The proposed amendments to the regulations provide further guidance with regard to the use of statistical sampling in audits conducted by CBP under section 1509 of the Regulations and in independent reviews and lost revenue calculations for private parties for purposes of prior disclosure. Specifically, the amended regulations provide that: (1) CBP has the sole discretion concerning whether to employ statistical sampling in any given case, authorize a person being audited to perform self-testing and use statistical sampling, or accept the statistical sampling used by a private party conducting an independent review and calculation of lost revenue in a prior disclosure case. Once CBP approves the specfics of a statistical sampling plan, and the person being audited or submitting the prior disclosure agrees to waive its ability to challenge the validty of the sampling plan at a later date (any future challenges will be limited to computation and clerical errors), the audit (or self-testing) may proceed in accordance with the sampling plan. CBP reserves the reight in any case to conduct a full enty-by-entry audit if it deems such an audit to be appropriate.
Furthermore, the amendments provide that CBP auditors and private parties seeking to use statistical sampling with regard to a prior disclosure case may do so only when: (1) review of 100 percent of the transactions is impossible or impractical; (2) the sampling plan is prepared in accordance with generally recognized sampling procedures; and (3) the sampling procedure is executed in accordance with that plan. 19 C.F.R. § 163.11(c)(2) (as proposed).

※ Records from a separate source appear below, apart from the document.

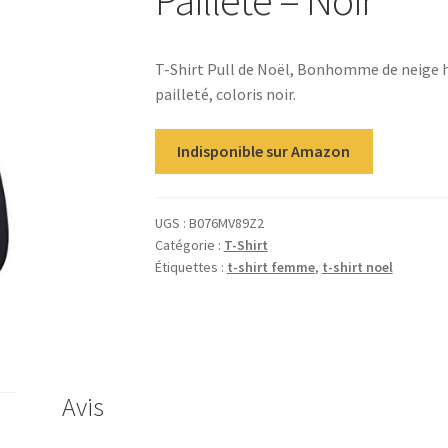
T-Shirt Pull de Noël, Bonhomme de neige 
pailleté, coloris noir.
Indisponible sur Amazon
UGS :
B076MV89Z2
Catégorie :
T-Shirt
Étiquettes :
t-shirt femme
,
t-shirt noel
Avis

With regard to offsetting overpayments and over-declarations, CBP is proposing updating the regulations to reflect an amendment to section 1509(b) made by Section 382 of the Trade Act of 2002. Prior to the Act, once liquidation had become final with respect to an entry that was overpaid, CBP was bound by the liquidation and could not offset an overpayment against the underpayments that formed the basis of a penalty action. CBP is now authorized under the statute to account for overpayments of duties and fees and over-declarations of quantities or values when calculating loss of duties, taxes, or fees and monetary penalties levied under section 1592, if:
(1) The overpayments or over-declarations are identified by CBP during an audit (review or examination) conducted by CBP under section 1509(b);
(2) The audit was completed on or after August 6, 2002, the effective date of the Act;
(3) The overpayments or over-declarations relate to liquidated entries;
(4) The overpayments or over-declarations are determined by CBP as having been made within the time period and scope of the audit as defined by CBP; and
(5) The overpayments or over-declarations are determined by CBP not to have been made for the purpose of violating any provision of law, including the customs laws and laws enforced by other agencies, including, but not limited to, the Internal Revenue Service.